Herb Roasted Carrots

Herb Roasted Carrots are a delightful, simple side dish made with a classic spice blend with a decidedly French name, "fines herbes." We discovered fines herbes a few years ago and have enjoyed using them in many roasted vegetable dishes. They give a delicate, subtle, herbed flavor that is just delicious.
"Fines herbs" are a simple blend of basil, chervil, marjoram, thyme and tarragon. If you don't have this on hand, you can subsitute basil.
- 1 lb carrots
- 1 teaspoon fines herbes (mix of basil, chervil, marjoram, thyme, tarragon)
- EVOO
- sea salt and cracked pepper
Preheat oven to 400.
Wash and peel carrots.

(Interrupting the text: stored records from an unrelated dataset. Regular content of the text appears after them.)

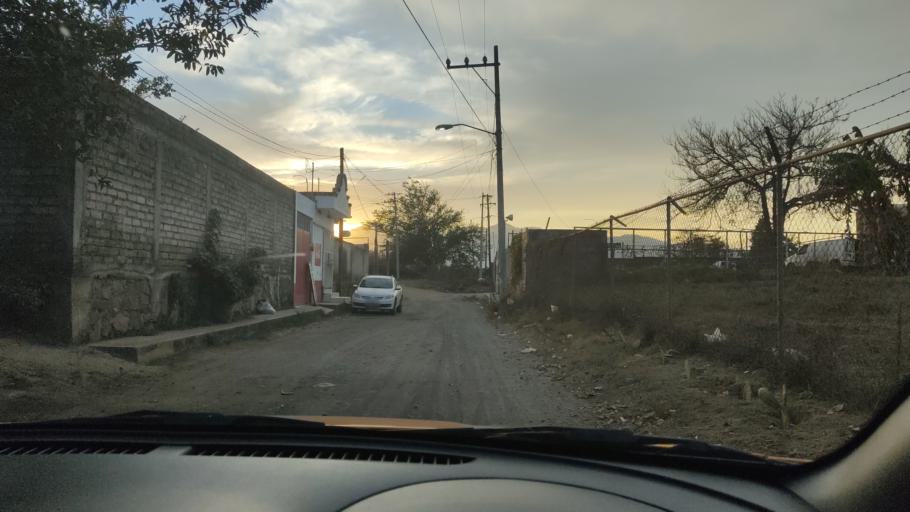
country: MX
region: Nayarit
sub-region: Tepic
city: La Corregidora
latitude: 21.4617
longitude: -104.8286
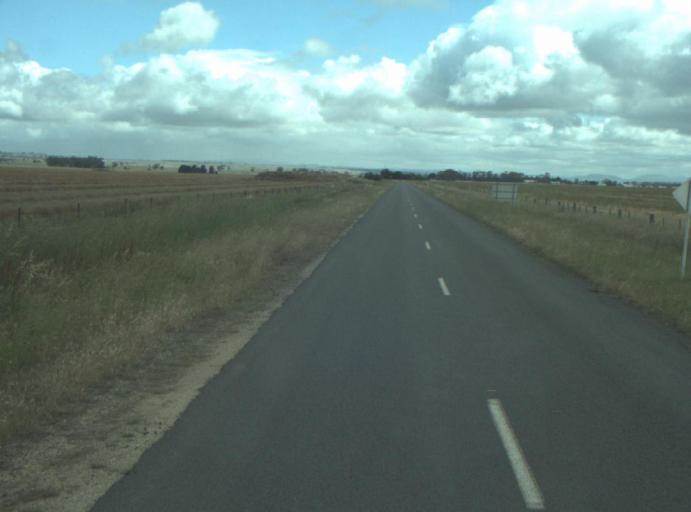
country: AU
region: Victoria
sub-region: Moorabool
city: Bacchus Marsh
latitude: -37.8333
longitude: 144.3567
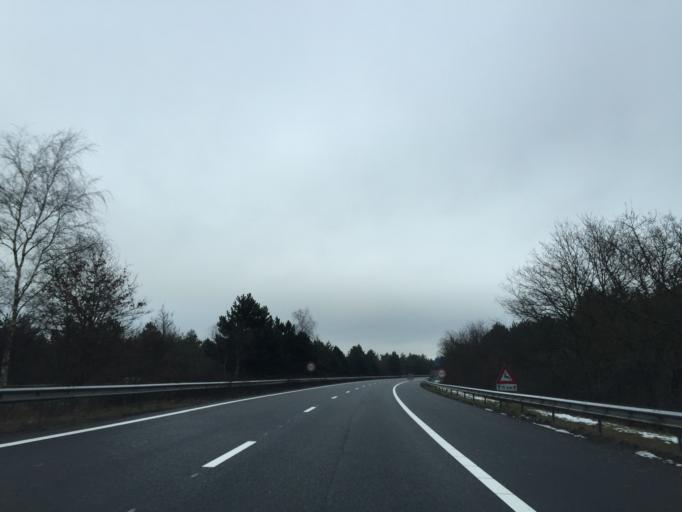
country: NL
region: Gelderland
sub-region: Gemeente Nunspeet
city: Nunspeet
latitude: 52.3817
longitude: 5.8275
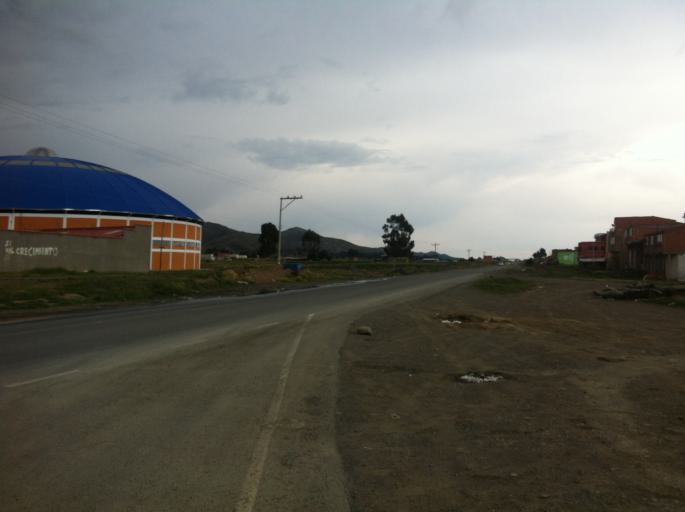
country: BO
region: La Paz
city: Huarina
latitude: -16.2008
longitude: -68.5980
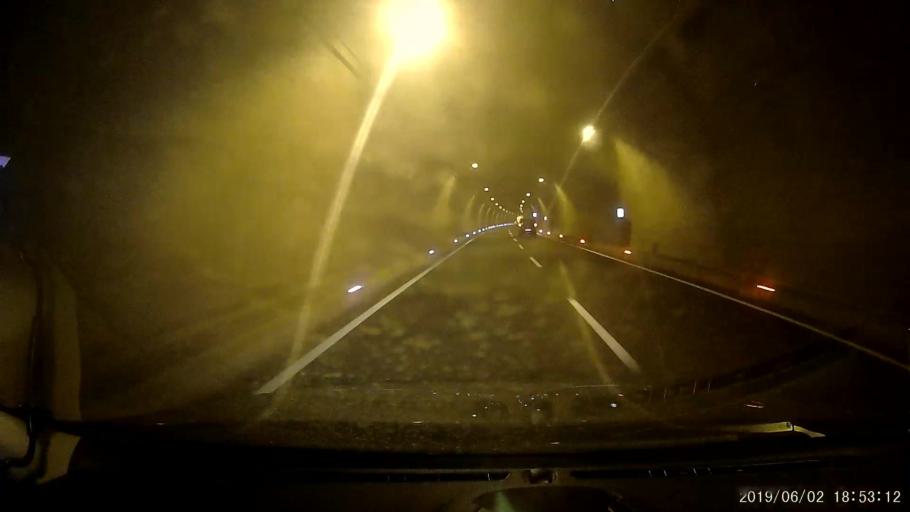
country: TR
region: Ordu
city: Ordu
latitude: 40.9818
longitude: 37.8274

Save carrot peels and tops for Super Frugal Bone Building Broth.
If you have a crinkle cutter it will make the herbs stick better, while giving the carrots a fun look. Cut carrots in half lengthwise with a knife. Cut each length into quarters with a crinkle cutter, or regular knife.

These work the best cooked on a stone (we use the Pampered Chef Bar Pan). Put the carrots on the stone, drizzle with a good quality extra virgin olive oil (EVOO) and toss. Sprinkle with sea salt, and fines herbes, finishing with some cracked pepper. Spread evenly over stone, and bake for 20 minutes.
Remove from oven and serve immediately!
These carrots are ideal to have ready to go in the oven when the turkey comes out, and can easily by roasted while you are carving the turkey and getting the other dishes on the table.